Sherrilyn Ifill of the NAACP Legal Defense and Education Fund called the video "an absolute nightmare," tweeting: "Grand jury refuses to indict any. That's how it usually happens."

Chris Vanderveen, director of reporting at KUSA in Denver, tweeted that this is the 121st prone police restraint death he has logged. 

One of Jennette's daughters, Dominque Jennette, filed a lawsuit (pdf) this February against Marshall County, the city of Lewisburg, and several of the officers involved.
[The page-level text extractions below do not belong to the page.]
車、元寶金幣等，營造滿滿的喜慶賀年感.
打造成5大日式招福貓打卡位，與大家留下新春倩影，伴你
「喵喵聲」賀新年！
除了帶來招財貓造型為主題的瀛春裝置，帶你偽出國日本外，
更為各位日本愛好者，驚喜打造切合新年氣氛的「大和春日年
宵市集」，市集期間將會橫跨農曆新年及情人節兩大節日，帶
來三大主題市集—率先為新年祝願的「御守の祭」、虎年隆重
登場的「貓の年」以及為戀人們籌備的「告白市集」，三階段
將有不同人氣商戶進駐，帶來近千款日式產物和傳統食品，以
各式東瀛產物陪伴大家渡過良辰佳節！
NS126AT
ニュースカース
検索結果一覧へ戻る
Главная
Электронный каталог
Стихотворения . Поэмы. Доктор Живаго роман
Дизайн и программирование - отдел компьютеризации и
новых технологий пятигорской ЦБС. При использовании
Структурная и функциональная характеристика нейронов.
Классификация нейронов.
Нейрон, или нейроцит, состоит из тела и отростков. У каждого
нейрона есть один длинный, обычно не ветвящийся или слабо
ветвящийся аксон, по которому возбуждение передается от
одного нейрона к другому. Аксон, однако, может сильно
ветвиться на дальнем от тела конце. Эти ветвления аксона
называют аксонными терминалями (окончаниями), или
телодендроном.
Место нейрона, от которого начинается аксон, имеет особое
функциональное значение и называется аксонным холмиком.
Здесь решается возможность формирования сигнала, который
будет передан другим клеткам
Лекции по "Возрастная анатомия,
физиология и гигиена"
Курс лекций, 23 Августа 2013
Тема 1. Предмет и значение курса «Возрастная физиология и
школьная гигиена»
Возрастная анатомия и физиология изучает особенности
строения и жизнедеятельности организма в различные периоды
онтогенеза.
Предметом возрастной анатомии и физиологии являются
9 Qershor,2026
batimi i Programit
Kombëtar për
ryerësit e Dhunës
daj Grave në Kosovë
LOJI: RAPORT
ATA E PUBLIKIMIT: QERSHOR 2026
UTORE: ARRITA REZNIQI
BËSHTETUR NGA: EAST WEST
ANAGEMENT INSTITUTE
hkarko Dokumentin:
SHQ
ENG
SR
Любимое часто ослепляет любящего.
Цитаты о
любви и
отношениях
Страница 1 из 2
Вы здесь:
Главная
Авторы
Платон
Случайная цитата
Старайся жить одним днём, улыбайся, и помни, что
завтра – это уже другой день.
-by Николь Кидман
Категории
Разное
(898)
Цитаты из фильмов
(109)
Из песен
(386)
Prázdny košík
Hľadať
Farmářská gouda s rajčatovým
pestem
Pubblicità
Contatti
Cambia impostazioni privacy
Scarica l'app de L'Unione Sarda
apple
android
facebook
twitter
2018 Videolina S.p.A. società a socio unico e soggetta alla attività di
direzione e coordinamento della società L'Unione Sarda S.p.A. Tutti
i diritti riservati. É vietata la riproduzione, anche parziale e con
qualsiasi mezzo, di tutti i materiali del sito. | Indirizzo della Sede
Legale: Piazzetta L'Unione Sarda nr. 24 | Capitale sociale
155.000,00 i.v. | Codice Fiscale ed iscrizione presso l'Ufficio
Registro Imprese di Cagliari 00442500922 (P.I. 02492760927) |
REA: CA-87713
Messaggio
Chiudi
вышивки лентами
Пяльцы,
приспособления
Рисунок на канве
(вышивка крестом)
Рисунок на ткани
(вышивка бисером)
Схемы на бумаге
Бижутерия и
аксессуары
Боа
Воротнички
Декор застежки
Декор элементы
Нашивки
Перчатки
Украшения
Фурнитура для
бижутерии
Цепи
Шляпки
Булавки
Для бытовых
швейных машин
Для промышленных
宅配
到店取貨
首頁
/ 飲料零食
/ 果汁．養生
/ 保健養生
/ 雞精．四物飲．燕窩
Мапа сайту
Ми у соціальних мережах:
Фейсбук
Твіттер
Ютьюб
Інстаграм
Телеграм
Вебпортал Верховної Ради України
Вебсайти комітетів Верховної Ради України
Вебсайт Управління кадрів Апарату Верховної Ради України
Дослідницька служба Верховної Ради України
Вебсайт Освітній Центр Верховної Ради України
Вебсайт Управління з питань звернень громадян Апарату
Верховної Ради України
The suit alleges the officers' "savage beating" and "suffocation" of Jennette caused his death, and constitute a "deprivation of civil rights" under the Fourteenth Amendment. 

"That just breaks my heart because he was someone worth knowing," his daughter told WTVF. "That's just something that really sticks with me, how scared he must have been and how alone he must have felt."

Dominique Jennette said she believes the officers "should have been more aware."

"They should have been trained properly, and they weren't," she added.

Seth Stoughton, a law professor and former police officer, told WTVF that the video shows "the exact opposite of what generally accepted training has taught officers for the last 25 years."

"When the handcuffs came on, they should have rotated the guy to his side," asserted Stoughton. "There's approximately a three-minute, 43-second period after officers have applied handcuffs where they keep the individual in the prone position, and that's not acceptable."

The video's release came one day after the Associated Press published footage it obtained of Louisiana state troopers stunning, punching, kicking, choking, and dragging 49-year-old Ronald Greene, who died during a May 2019 arrest following a high-speed chase.